Google Wire (compile-time wiring)

        ┌──────────────┐
        │  wire.Build  │   (code generation time)
        └──────┬───────┘
               │
     ┌─────────▼─────────┐
     │ Generated Go Code │  ← plain constructors
     └─────────┬─────────┘
               │
      ┌────────▼────────┐
      │  main() startup │
      └────────┬────────┘
               │
       ┌───────▼────────┐
       │   App Running  │
       │ (no DI logic)  │
       └────────────────┘

Characteristics

  • All wiring happens before the program runs
  • Output is plain Go code
  • Zero runtime DI cost (beyond normal constructor calls)

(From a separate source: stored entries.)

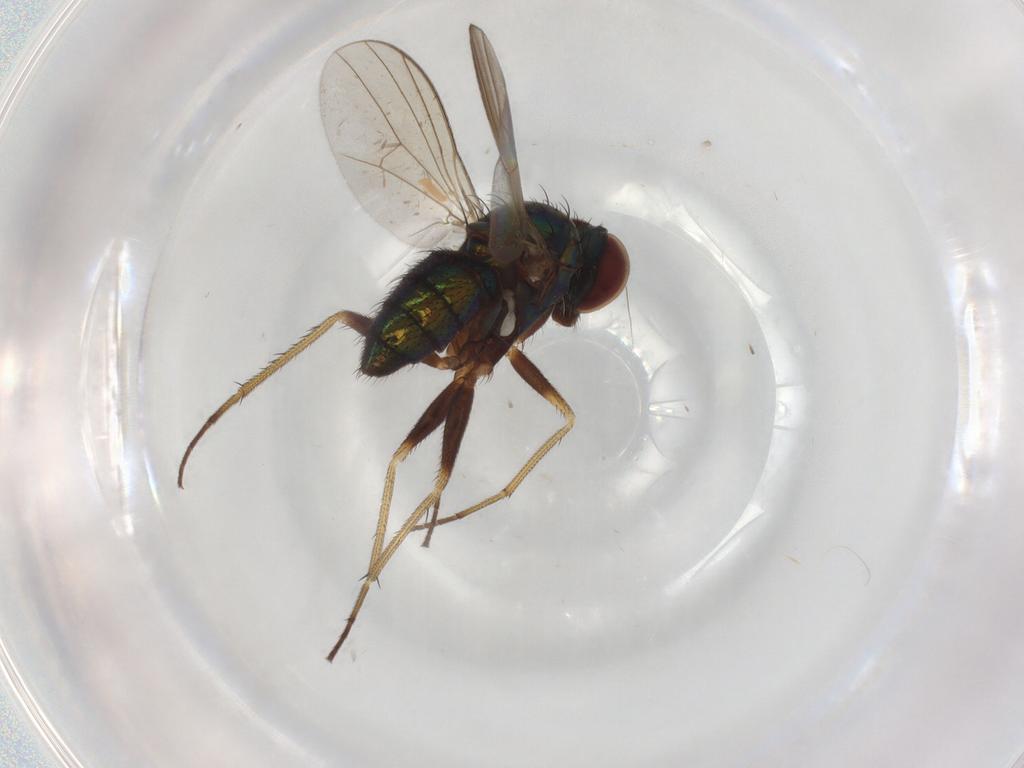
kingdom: Animalia
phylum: Arthropoda
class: Insecta
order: Diptera
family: Dolichopodidae
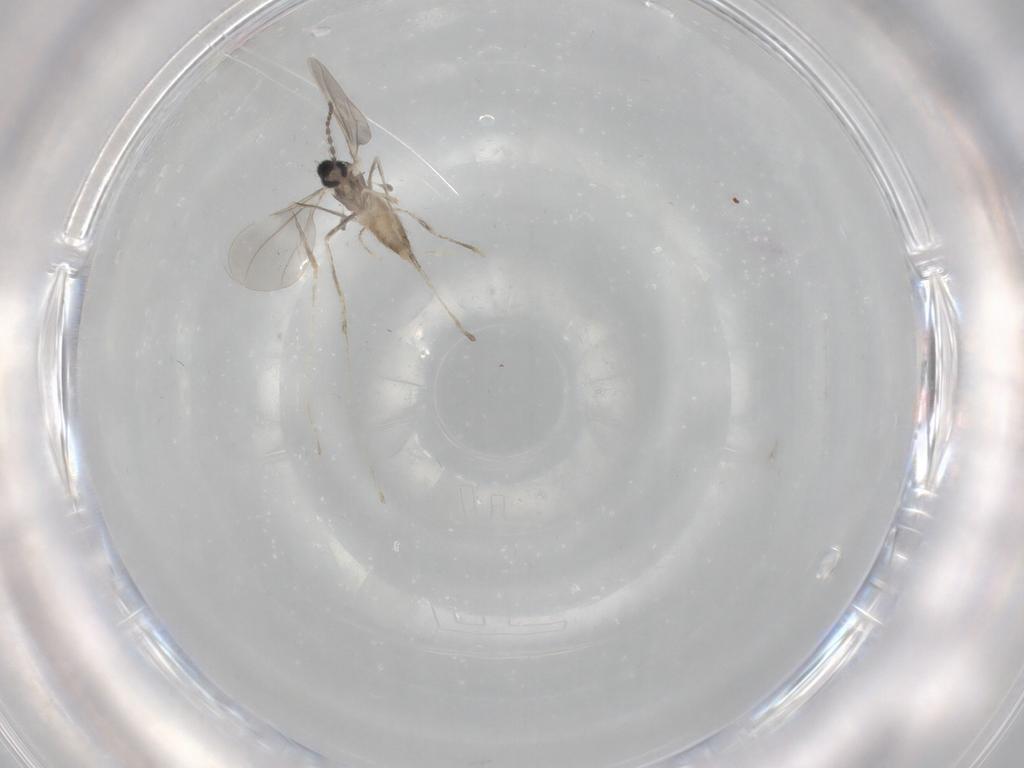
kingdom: Animalia
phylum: Arthropoda
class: Insecta
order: Diptera
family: Cecidomyiidae
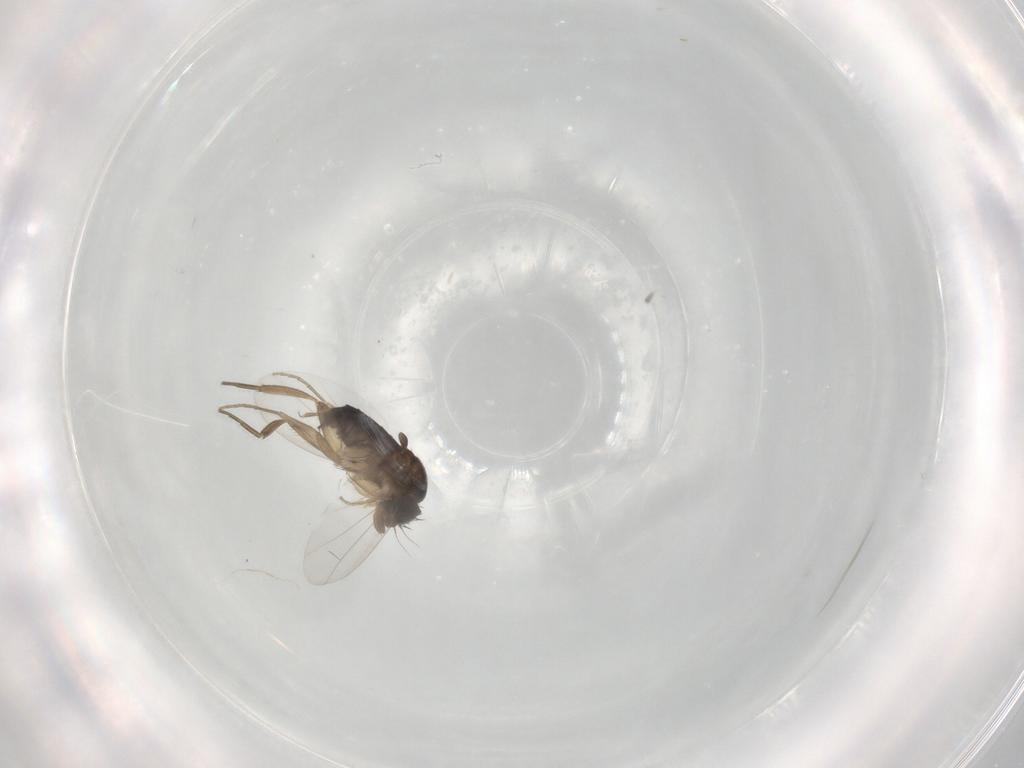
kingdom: Animalia
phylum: Arthropoda
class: Insecta
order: Diptera
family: Phoridae
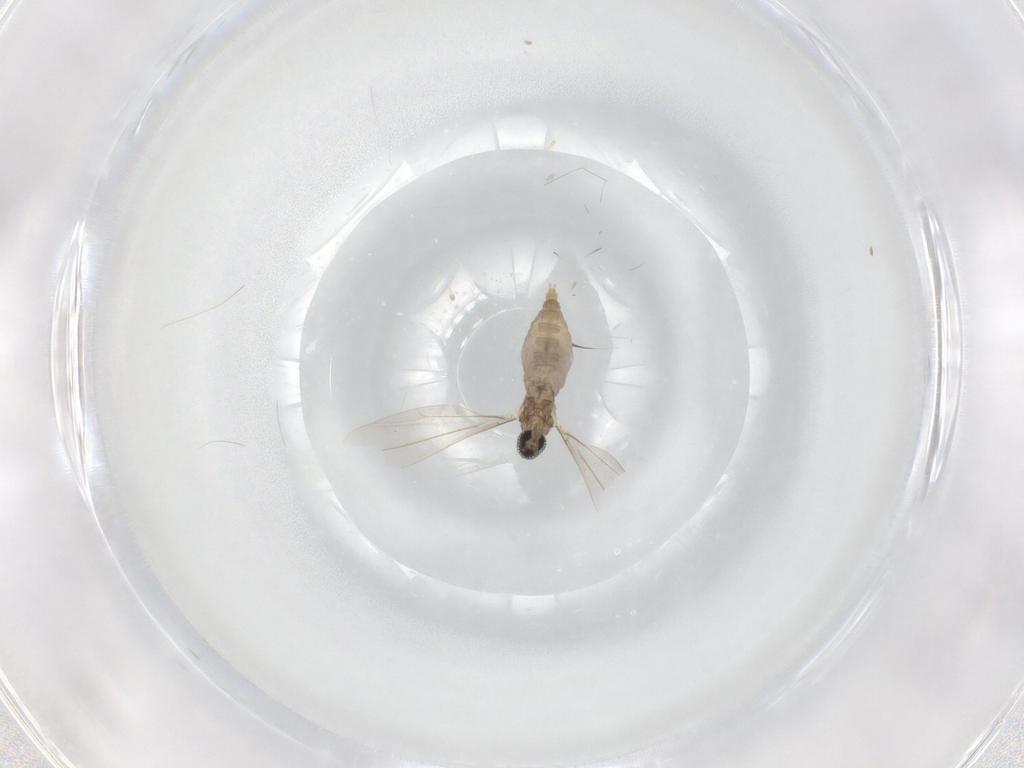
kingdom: Animalia
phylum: Arthropoda
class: Insecta
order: Diptera
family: Cecidomyiidae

v4 (codegen facade + composition root)

        ┌────────────────────┐
        │ v4.inject.json     │
        │ graph_v4.json      │
        └─────────┬──────────┘
                  │
        ┌─────────▼──────────┐
        │     di2 codegen    │
        │ (facades + graph)  │
        └─────────┬──────────┘
                  │
        ┌─────────▼──────────┐
        │   BuildAppV4()     │  ← single composition root
        │  - validate deps   │
        │  - resolve opts    │
        │  - handle cycles   │
        └─────────┬──────────┘
                  │
        ┌─────────▼──────────┐
        │   App Running      │
        │ (direct calls)     │
        └────────────────────┘

Characteristics

  • Wiring logic is generated, but executed at startup
  • One-time validation + optional resolution + cycle wiring (explicit)
  • Runtime usage is plain method calls

Suggested reading order

If you’re new to the repo:

  • Start with v2 examples to get the baseline “Go constructors only”.
  • Move to v1 if you want runtime guardrails and dependency introspection.
  • Move to v3 if you want fewer wiring lines and can accept code generation.
  • Move to v4 if you want a scalable composition root + optional deps via a registry.